AUSTIN (KXAN) — Administrative officials with the Austin Independent School District say they will try to strategically level out classrooms across the district to ease the burden on teachers who are instructing both virtual and in-person students simultaneously.
In the past, when a kid gets “leveled,” or placed into a different class than where they began the year, it’s to help even out the number of students in the classrooms.
In 2020, AISD Superintendent Dr. Stephanie Elizalde said it may be done to help pair virtual students to virtual teachers and in-person students with in-person teachers.
“We will have to work on ensuring that when we can, as much as possible, create opportunities for teachers to have some of this huge burden on them lessened. And some of that can be done when we start leveling,” Elizalde said.
But in a pandemic, the logistics of leveling are not that easy.
There are teachers already staying home due to approved accommodations, some schools will have more in-person learners than others and the student population is constantly shifting as parents feel more comfortable to send their kids to campus.

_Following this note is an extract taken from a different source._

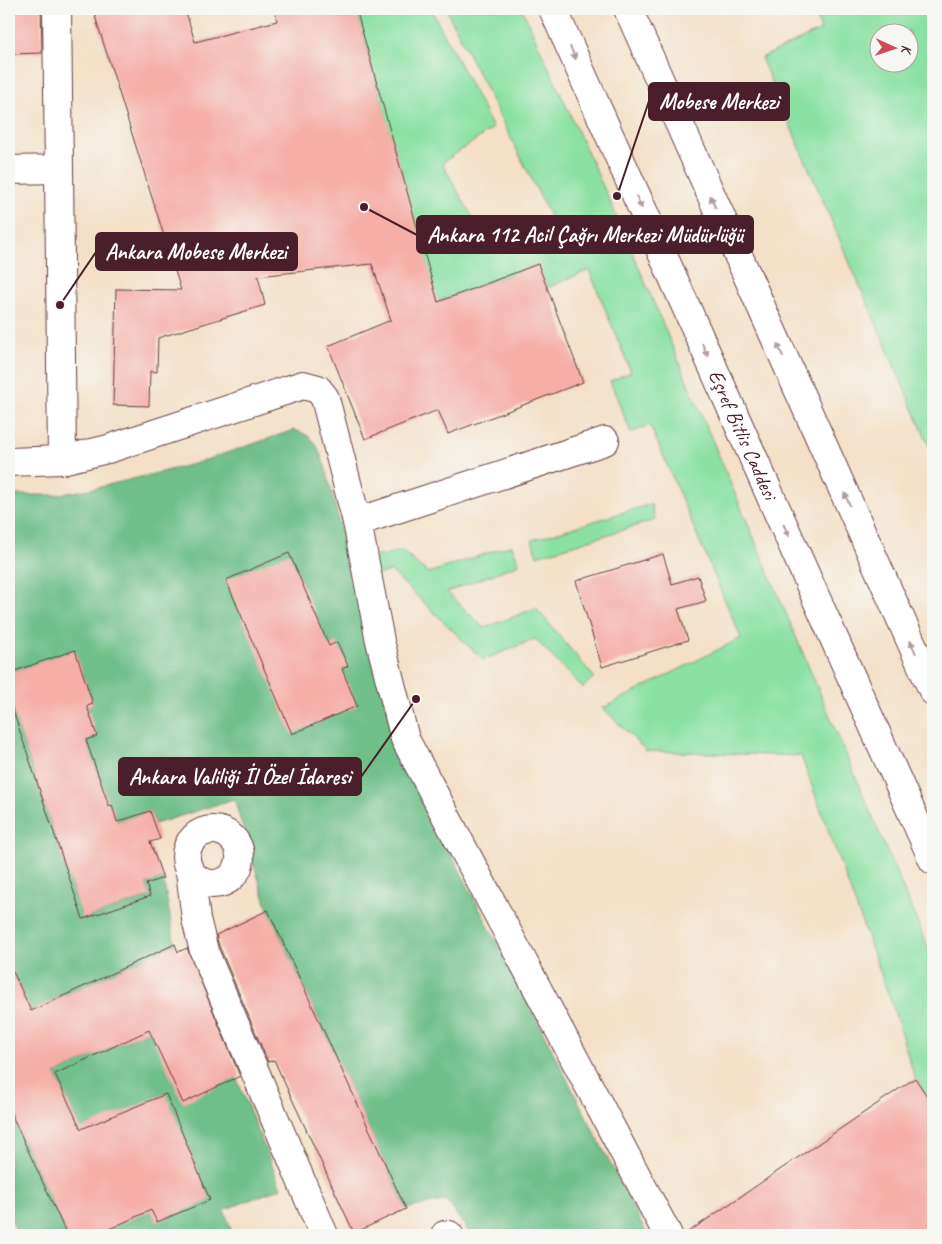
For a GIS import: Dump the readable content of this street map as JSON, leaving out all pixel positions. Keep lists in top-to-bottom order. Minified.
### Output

For example, on Monday, Oct. 5, Elizalde said approximately 6,000 elementary-aged students reported to AISD campuses. By Thursday, Oct. 8, that number increased to around 6,500.
When more students continue to show up, it makes social distancing difficult. Dr. Elizalde said safety has to be the paramount factor to guide administrative decision making.
“If you are leveling too early, and we don’t have enough information on the students coming in, we will have to relevel again,” Elizalde said.
Leveling also has proven social and emotional effects on students.
Joel Bergh, a dad of two students in AISD and faculty member at Texas State University, said leveling can be a traumatic experience for students. A bond is often built between students, teachers and their fellow classmates — suddenly losing it can feel dramatic and disruptive.
“It’s a short-term trauma that the kids feel,” Bergh said. “Every classroom, every teacher has their own rhythm.”
However, Bergh said kids are easily adaptable, and it won’t take long for them to adjust. Elizalde said any leveling that occurs this year will come with additional time to get to know teachers and classmates. New bonds will be formed with ice breakers and get-to-know-you games.
Bergh said he’d be happy to have his children leveled to a different classroom if it ensures a lighter load for an overworked teacher.
“As long as moving my students from one classroom to another is making it safer for the teachers that are having to be involved, I’m for that,” Bergh said.
Elizalde said principals now have permission to begin leveling as they see fit. Due to low enrollment, she says leveling will not happen at the campus level, meaning teachers and students will not have to shift schools.